Blondie Hasler retired in later years to a home in Scotland where he pursued organic farming and  the reinvention of agricultural methods until his death in 1987. He is well remembered.

2 comments:

Mike Taylor said...

Hello,

I have been a fan of your blog for some time now.
I was particularly delighted to read your post about Blondie Hasler.
He has been well known among us older Brit sailors for many years. It is good to know that not only his exploits but his sailing philosophy are not forgotten.
Though I do have reservations about the commercial aspects of the big name races such as the Volvo and the Vendée Globe I do have a great deal of respect for the sailors and enjoy following their progress. However I personally am more inspired by races such as the Jester Challenge.

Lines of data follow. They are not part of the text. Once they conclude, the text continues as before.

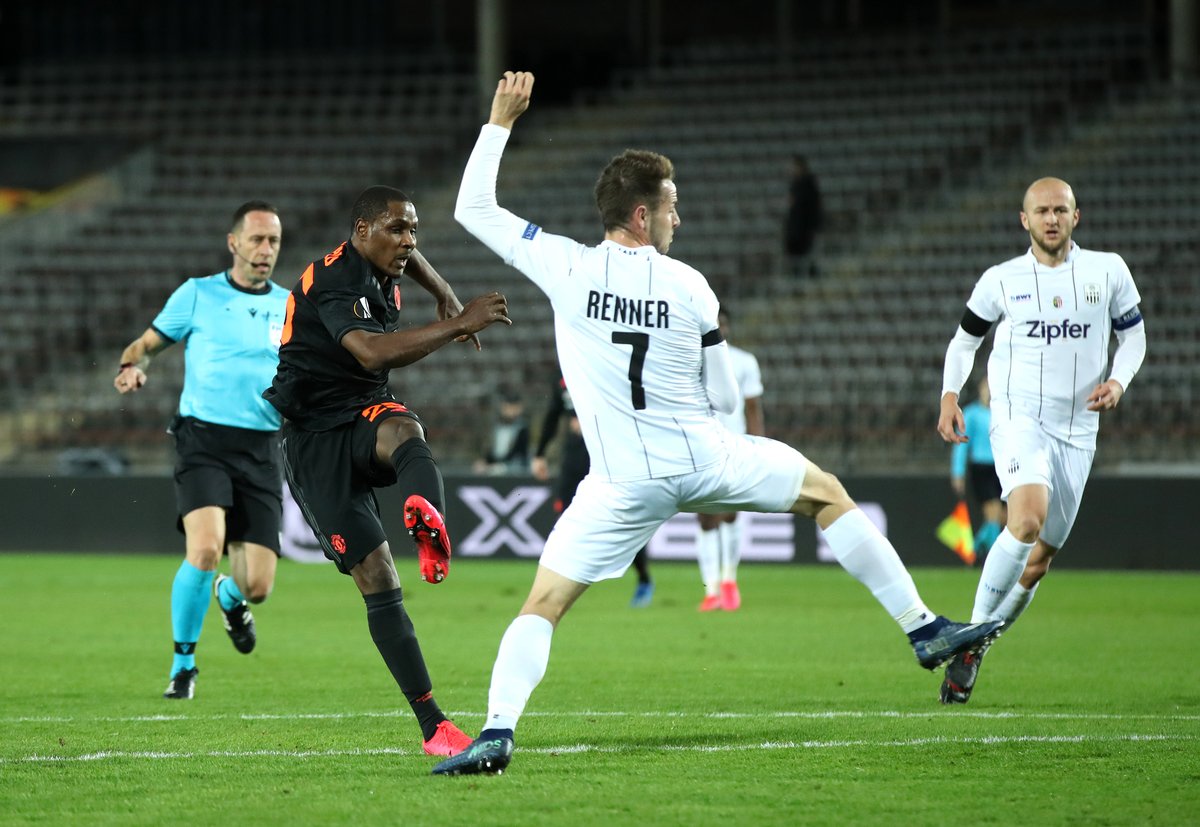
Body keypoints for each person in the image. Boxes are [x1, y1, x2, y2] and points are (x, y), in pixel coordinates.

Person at [432, 71, 1001, 776]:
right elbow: (726, 391)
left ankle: (496, 732)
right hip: (705, 458)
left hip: (620, 483)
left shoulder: (566, 267)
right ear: (642, 215)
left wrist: (501, 120)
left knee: (543, 604)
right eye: (672, 207)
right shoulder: (692, 286)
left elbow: (473, 207)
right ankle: (922, 627)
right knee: (825, 492)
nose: (680, 219)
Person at [262, 185, 511, 755]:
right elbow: (372, 353)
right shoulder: (334, 281)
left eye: (414, 229)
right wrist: (459, 323)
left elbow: (411, 260)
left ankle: (428, 526)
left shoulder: (384, 258)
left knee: (405, 431)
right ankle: (435, 727)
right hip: (314, 437)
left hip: (364, 407)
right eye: (397, 229)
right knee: (377, 577)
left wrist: (443, 291)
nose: (408, 241)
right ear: (362, 231)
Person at [936, 177, 1146, 705]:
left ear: (1077, 216)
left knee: (1037, 563)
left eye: (1060, 210)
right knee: (1025, 520)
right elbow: (965, 341)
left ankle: (975, 649)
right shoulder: (1001, 280)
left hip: (1078, 429)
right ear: (1023, 220)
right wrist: (949, 396)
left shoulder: (1108, 271)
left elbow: (1134, 335)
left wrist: (1119, 381)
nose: (1051, 219)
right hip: (1019, 418)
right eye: (1041, 211)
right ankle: (971, 637)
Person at [115, 200, 289, 700]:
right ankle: (184, 666)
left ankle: (229, 597)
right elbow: (143, 346)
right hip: (203, 441)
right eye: (257, 239)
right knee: (207, 548)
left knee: (258, 586)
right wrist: (131, 367)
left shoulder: (289, 305)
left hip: (261, 446)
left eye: (274, 241)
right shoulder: (197, 294)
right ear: (233, 243)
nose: (266, 250)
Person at [531, 373, 654, 608]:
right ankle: (563, 585)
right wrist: (539, 453)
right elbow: (553, 414)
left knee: (624, 520)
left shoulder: (599, 367)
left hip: (605, 457)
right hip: (573, 459)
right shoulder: (561, 378)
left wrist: (591, 418)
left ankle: (644, 578)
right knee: (565, 520)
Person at [696, 307, 763, 612]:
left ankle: (728, 579)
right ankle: (711, 589)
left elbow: (753, 407)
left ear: (728, 327)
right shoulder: (691, 358)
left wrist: (759, 446)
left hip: (735, 445)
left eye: (722, 323)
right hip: (701, 446)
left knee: (730, 513)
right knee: (706, 517)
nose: (719, 328)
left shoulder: (744, 361)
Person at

Unfortunately these low key events aren’t so easy to keep track of. I was fortunate enough to see the start of this year’s Jester race. The Junk Rig Association, of which I am a member, timed its UK summer rally to coincide with the start.
My own boat is elderly wooden and has a minimum of gear but I’m no Luddite I believe in using technology where appropriate. After all if it wasn’t for the internet I would not be able to read such superb blogs such as yours.
Thank you,
Mike.

Enter Miles said...

Hi Thomas,
great post!
It is allways good to remember the roots. The sources where we shound allways go back to, to have a cristal clear drink.
Your blog hepls us to remember the way.